A tarde de ontem estava morna .... o mar e o céu, ambos envoltos numa neblina densa e inebriante ... a baía sossegada ... a conversa recuando cada vez mais no tempo ... outras épocas, outras gentes, os bandidos!!! (da PIDE!) ....
Dona I. recorda esse tempo [maldito] … e sem sequer proferir uma palavra, sentimos a dor que as lágrimas não conseguem disfarçar. Aguardamos em silêncio... aquele silêncio que vai falando ao coração.
Dona I. vai bebericando o café, devagar ... sempre devagar .... a pressa já não mora aqui [ aos 80 anos, o tempo tem todo o tempo para oferecer] ... e vai contando a história do pai.
- era um simples carpinteiro, mas meteu-se na politica. Teve de fugir. Eu tinha apenas 2 anos. O meu irmão talvez uns 11. Era ele e mais 3. O combinado era encontrarem-se nas Cruzes, de noite e depois irem juntos para a praia onde uma canoa os levaria até a um barco que estava ao largo ... bem longe. O meu pai conseguiu. Os outros dois não.

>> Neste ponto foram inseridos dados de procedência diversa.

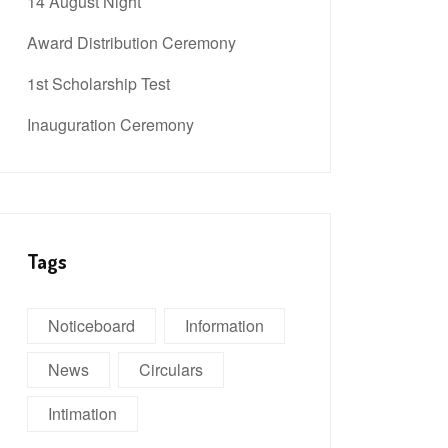
14 August Night
Award Distribution Ceremony
1st Scholarship Test
Inauguration Ceremony
Tags
Noticeboard
Information
News
Circulars
Intimation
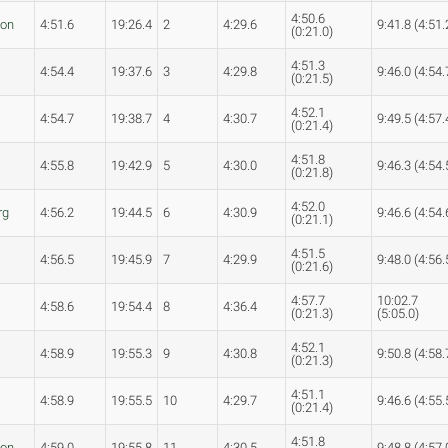
4:50.6
son
4:51.6
19:26.4
2
4:29.6
9:41.8 (4:51.
(0:21.0)
4:51.3
4:54.4
19:37.6
3
4:29.8
9:46.0 (4:54.
(0:21.5)
4:52.1
4:54.7
19:38.7
4
4:30.7
9:49.5 (4:57.
(0:21.4)
4:51.8
4:55.8
19:42.9
5
4:30.0
9:46.3 (4:54.
(0:21.8)
4:52.0
rg
4:56.2
19:44.5
6
4:30.9
9:46.6 (4:54.
(0:21.1)
4:51.5
4:56.5
19:45.9
7
4:29.9
9:48.0 (4:56.
(0:21.6)
4:57.7
10:02.7
4:58.6
19:54.4
8
4:36.4
(0:21.3)
(5:05.0)
4:52.1
4:58.9
19:55.3
9
4:30.8
9:50.8 (4:58.
(0:21.3)
4:51.1
4:58.9
19:55.5
10
4:29.7
9:46.6 (4:55.
(0:21.4)
4:51.8
son
4:59.0
19:55.8
11
4:30.5
9:48.8 (4:57.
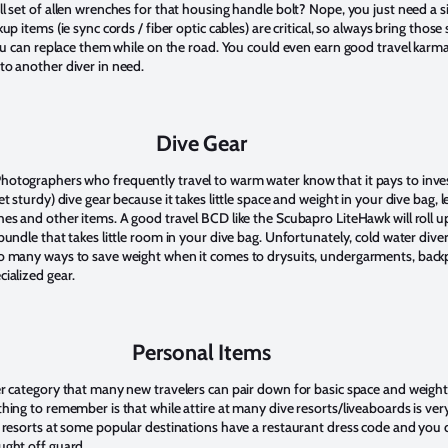
l set of allen wrenches for that housing handle bolt? Nope, you just need a s
kup items (ie sync cords / fiber optic cables) are critical, so always bring those 
 you can replace them while on the road. You could even earn good travel karm
to another diver in need.
Dive Gear
otographers who frequently travel to warm water know that it pays to inves
et sturdy) dive gear because it takes little space and weight in your dive bag, 
hes and other items. A good travel BCD like the Scubapro LiteHawk will roll u
bundle that takes little room in your dive bag. Unfortunately, cold water dive
o many ways to save weight when it comes to drysuits, undergarments, back
cialized gear.
Personal Items
er category that many new travelers can pair down for basic space and weigh
hing to remember is that while attire at many dive resorts/liveaboards is ver
y resorts at some popular destinations have a restaurant dress code and you 
ught off guard.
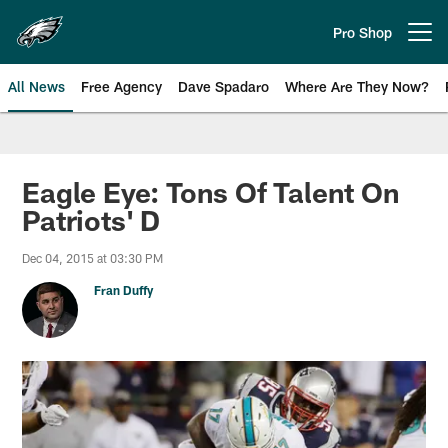
Skip
to
Pro Shop
Open menu button
main
content
All News
Free Agency
Dave Spadaro
Where Are They Now?
Philadelphia Eagles News
Eagle Eye: Tons Of Talent On
Patriots' D
Dec 04, 2015 at 03:30 PM
Fran Duffy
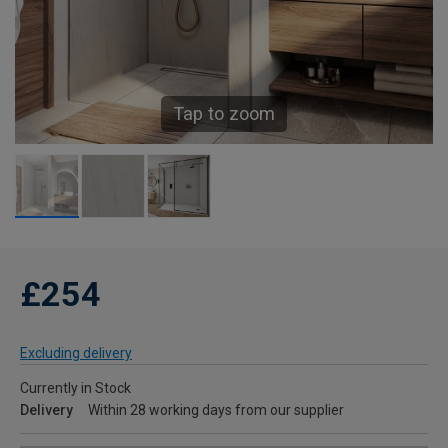
Tap to zoom
£254
Excluding delivery
Currently in Stock
Delivery
Within 28 working days from our supplier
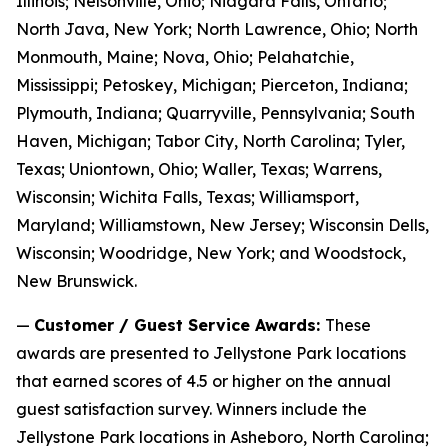
Illinois; Nelsonville, Ohio; Niagara Falls, Ontario;
North Java, New York; North Lawrence, Ohio; North
Monmouth, Maine; Nova, Ohio; Pelahatchie,
Mississippi; Petoskey, Michigan; Pierceton, Indiana;
Plymouth, Indiana; Quarryville, Pennsylvania; South
Haven, Michigan; Tabor City, North Carolina; Tyler,
Texas; Uniontown, Ohio; Waller, Texas; Warrens,
Wisconsin; Wichita Falls, Texas; Williamsport,
Maryland; Williamstown, New Jersey; Wisconsin Dells,
Wisconsin; Woodridge, New York; and Woodstock,
New Brunswick.
—
Customer / Guest Service Awards:
These
awards are presented to Jellystone Park locations
that earned scores of 4.5 or higher on the annual
guest satisfaction survey. Winners include the
Jellystone Park locations in Asheboro, North Carolina;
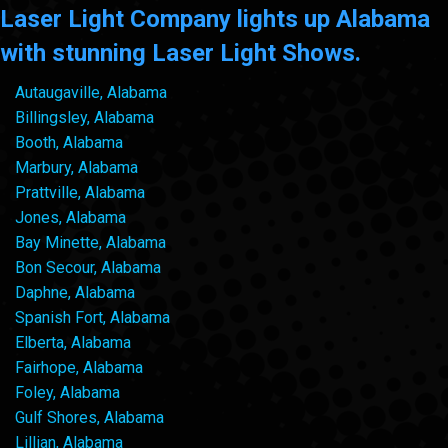
Laser Light Company lights up Alabama
with stunning Laser Light Shows.
Autaugaville, Alabama
Billingsley, Alabama
Booth, Alabama
Marbury, Alabama
Prattville, Alabama
Jones, Alabama
Bay Minette, Alabama
Bon Secour, Alabama
Daphne, Alabama
Spanish Fort, Alabama
Elberta, Alabama
Fairhope, Alabama
Foley, Alabama
Gulf Shores, Alabama
Lillian, Alabama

… volta a bebericar o café ....
- Fugiu para a Espanha (não sabe mais detalhes). Recebíamos cartas com um nome espanhol [já não me lembro sequer desse nome]. Até que um dia o meu irmão mandou dizer que ia casar. Já era um homem feito. As coisas estavam mais calmas e o meu pai chegou de surpresa.
… as lágrimas deram lugar a um sorriso largo … neste recordar do momento em que olhando para o porta de casa exclamou incrédula:
- é o meu pai!!!!
A alegria durou pouco. Logo no dia seguinte a família foi visitada por um agente da PIDE. E dias depois, o pai desapareceu … desta vez …. para sempre.